At its core, the server implements three key MCP concepts: resources, tools, and sampling. Resources are static data endpoints that the LLM can reference directly; tools are executable actions (e.g., querying a weather API or running a local script) that the model can invoke on demand; and sampling allows the server to influence how Claude generates responses by providing additional contextual snippets. Together, these features give developers granular control over what information the model can access and how it is presented. For example, a developer could expose a local SQLite database as a resource, while also offering a weather‑forecast tool that retrieves real‑time data from an external API.

The server’s design makes it ideal for a wide range of real‑world scenarios. In customer support, an LLM can pull ticket history from a local database (resource) and call a ticket‑creation tool to open new issues automatically. In content creation, writers can query a knowledge base resource and use a summarization tool to generate concise outlines. Even in DevOps, the server can expose system metrics as resources and provide a rollback tool that executes scripts on demand. Because MCP is language‑agnostic, the same server can serve multiple AI assistants—Claude, GPT‑4, or any other MCP‑compatible client—without modification.

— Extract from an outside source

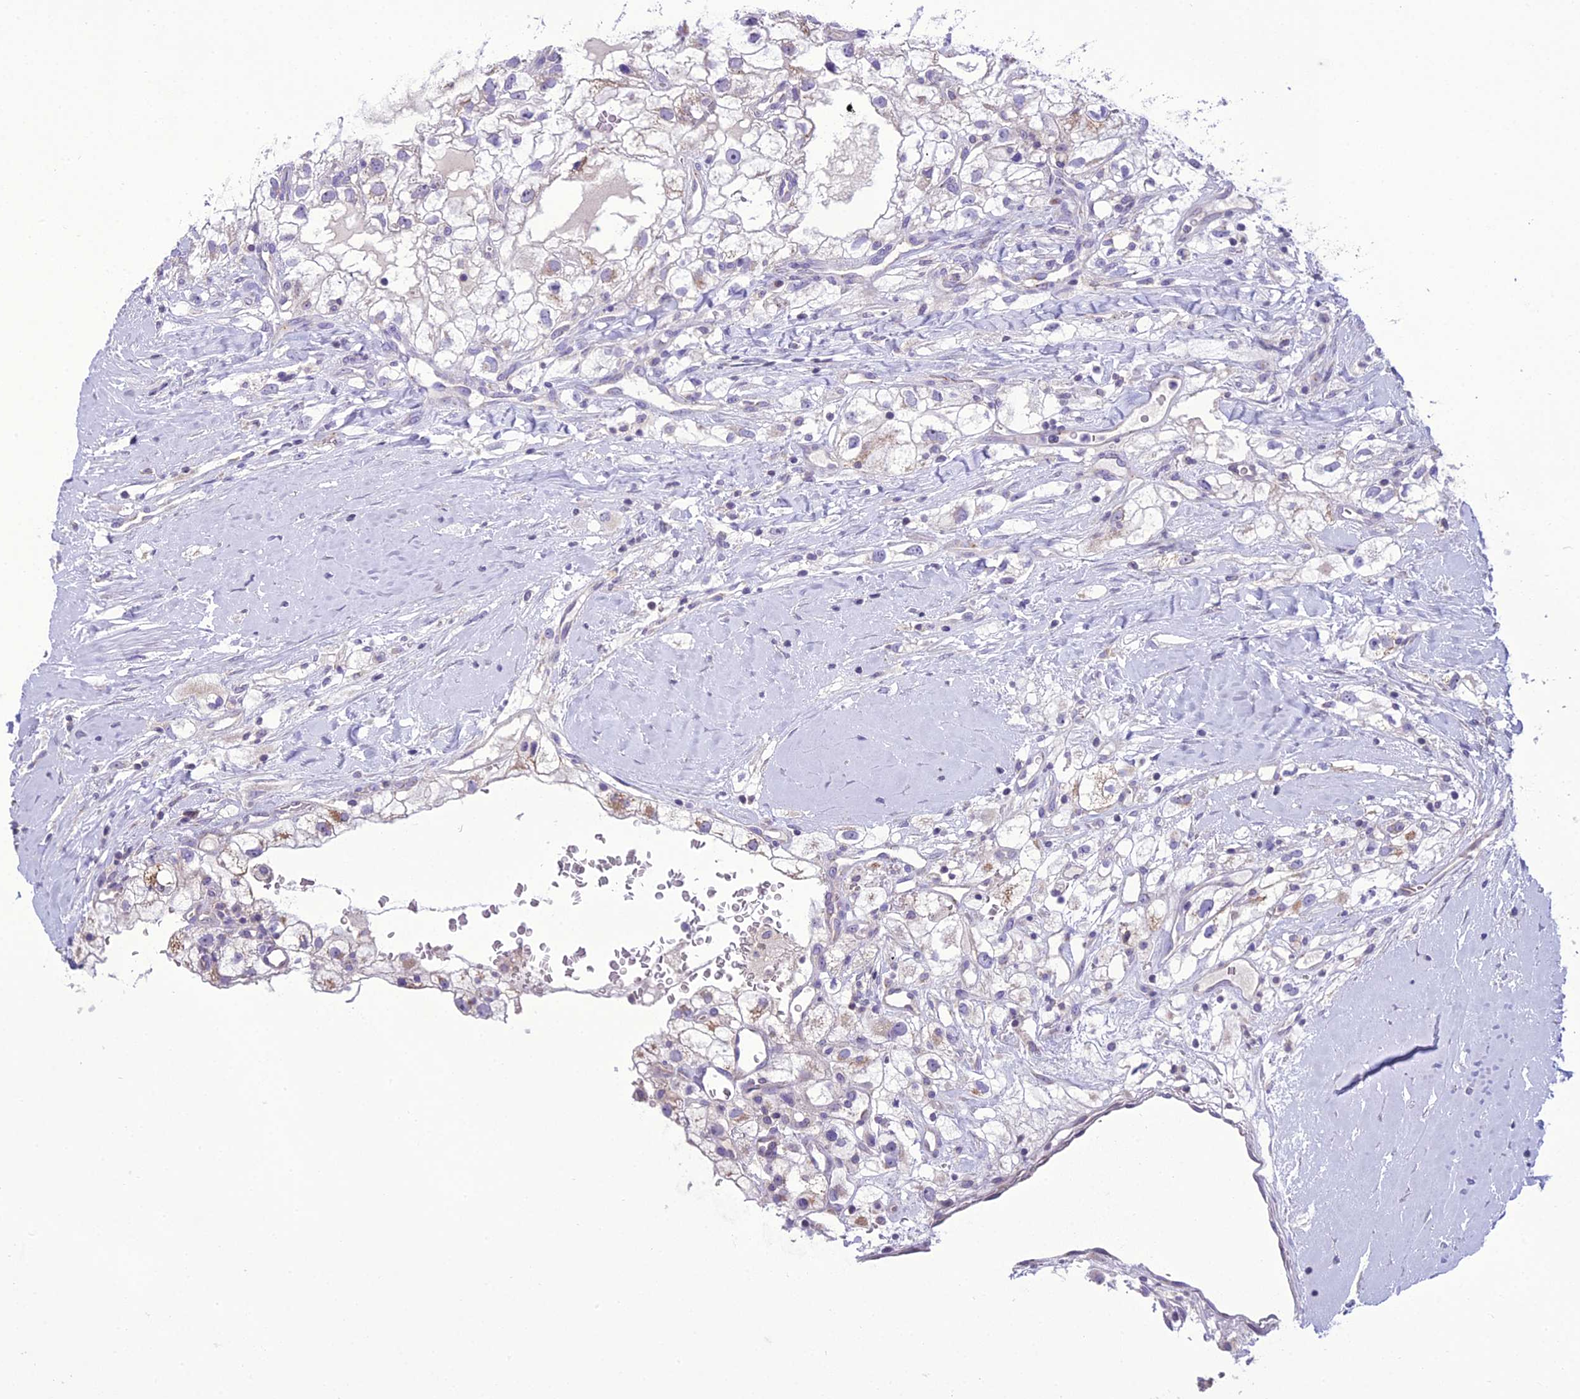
{"staining": {"intensity": "negative", "quantity": "none", "location": "none"}, "tissue": "renal cancer", "cell_type": "Tumor cells", "image_type": "cancer", "snomed": [{"axis": "morphology", "description": "Adenocarcinoma, NOS"}, {"axis": "topography", "description": "Kidney"}], "caption": "Tumor cells show no significant staining in renal cancer.", "gene": "B9D2", "patient": {"sex": "male", "age": 59}}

Integration into existing AI workflows is straightforward. Developers add the server’s executable path to Claude Desktop’s configuration, and the client automatically discovers available resources and tools. When a user asks a question that requires external data, Claude sends an MCP request to the server; the server responds with the requested context or executes a tool, and the result is injected back into the LLM’s prompt. This tight loop eliminates latency introduced by manual API calls and ensures that every piece of context is auditable and version‑controlled through the server’s own codebase.

What sets this MCP server apart is its extensibility and simplicity. It’s built with Node.js, making it easy to add new resources or tools using familiar JavaScript libraries. The server’s architecture encourages modularity: each resource or tool can be developed, tested, and deployed independently. Moreover, because MCP standardizes the interface, third‑party developers can create plug‑ins that drop into any existing MCP server without needing to rewrite the client side. This combination of flexibility, clear separation of concerns, and native support for Claude Desktop makes the Alesion30 My MCP Server a powerful addition to any AI‑centric development environment.